Low bone mineral density in Crohn's disease, but not in ulcerative colitis, at diagnosis.Gastroenterology 1994; 107(4):1031-9G
The pathogenesis of low bone mineral density in patients with inflammatory bowel disease is unclear, and the relevance of secondary osteopenic influences is controversial. Our aim was to study bone mineral density in newly diagnosed patients.
Bone mineral density and biochemical parameters of bone metabolism were measured in 15 patients with Crohn's disease and 15 patients with ulcerative colitis, all of whom were newly diagnosed. Lumbar and forearm bone mineral densities were measured by dual energy x-ray absorptiometry, and Z scores were obtained by comparison with age- and sex-matched normal values. Twenty-three patients had repeat measurements 1 year later, and 20 had received systemic steroids.
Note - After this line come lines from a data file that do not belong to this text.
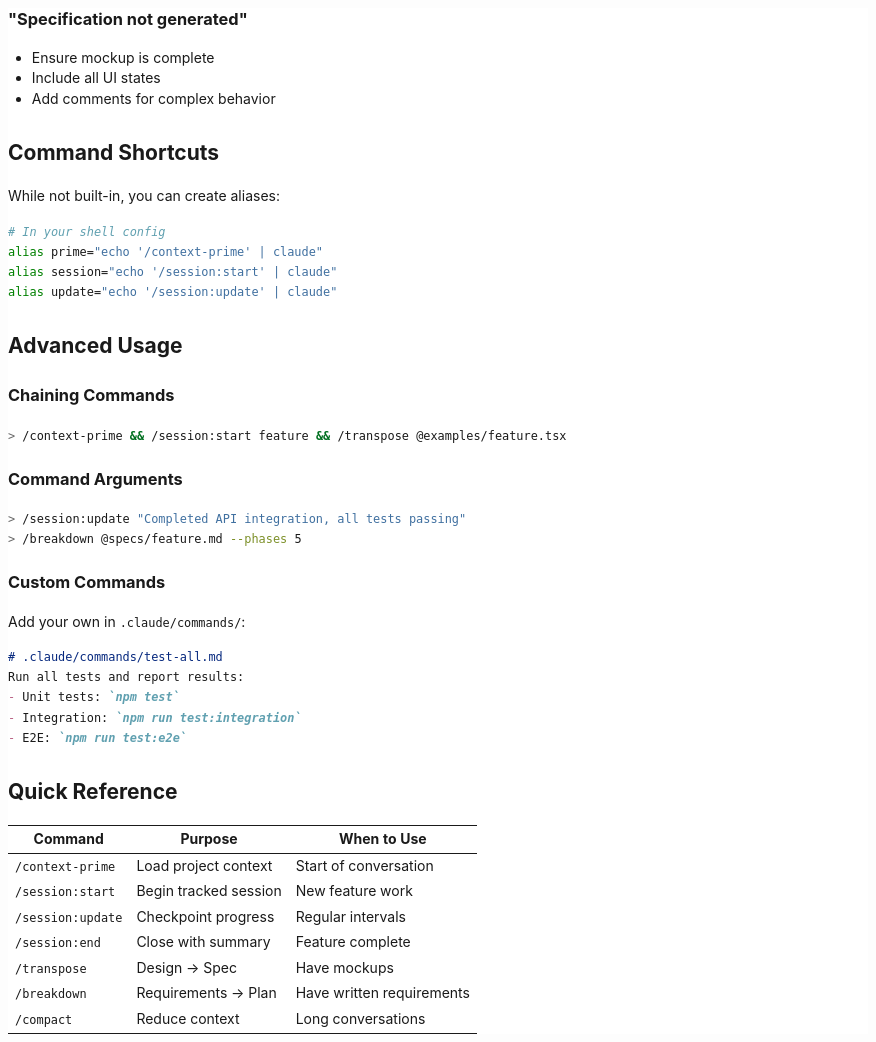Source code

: ### "Specification not generated"
- Ensure mockup is complete
- Include all UI states
- Add comments for complex behavior

## Command Shortcuts

While not built-in, you can create aliases:

```bash
# In your shell config
alias prime="echo '/context-prime' | claude"
alias session="echo '/session:start' | claude"
alias update="echo '/session:update' | claude"
```

## Advanced Usage

### Chaining Commands
```bash
> /context-prime && /session:start feature && /transpose @examples/feature.tsx
```

### Command Arguments
```bash
> /session:update "Completed API integration, all tests passing"
> /breakdown @specs/feature.md --phases 5
```

### Custom Commands
Add your own in `.claude/commands/`:
```markdown
# .claude/commands/test-all.md
Run all tests and report results:
- Unit tests: `npm test`
- Integration: `npm run test:integration`
- E2E: `npm run test:e2e`
```

## Quick Reference

| Command | Purpose | When to Use |
|---------|---------|-------------|
| `/context-prime` | Load project context | Start of conversation |
| `/session:start` | Begin tracked session | New feature work |
| `/session:update` | Checkpoint progress | Regular intervals |
| `/session:end` | Close with summary | Feature complete |
| `/transpose` | Design → Spec | Have mockups |
| `/breakdown` | Requirements → Plan | Have written requirements |
| `/compact` | Reduce context | Long conversations |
At diagnosis, the mean Z score for patients with Crohn's disease (spine, -1.06 +/- 0.86; forearm, -1.04 +/- 0.86) was significantly lower than that for patients with ulcerative colitis (spine, -0.03 +/- 1.16; forearm, 0.11 +/- 1.24). Inflammatory activity, disease localization, body mass index, smoking habits, sex, physical activity, or biochemical parameters did not account for this difference. Spine and forearm Z scores were significantly correlated. Mean Z scores after 1 year were not significantly different from initial Z scores.
At diagnosis, low bone mineralization is a feature of Crohn's disease but not ulcerative colitis. Treatment with corticosteroids did not result in further bone loss in 1 year.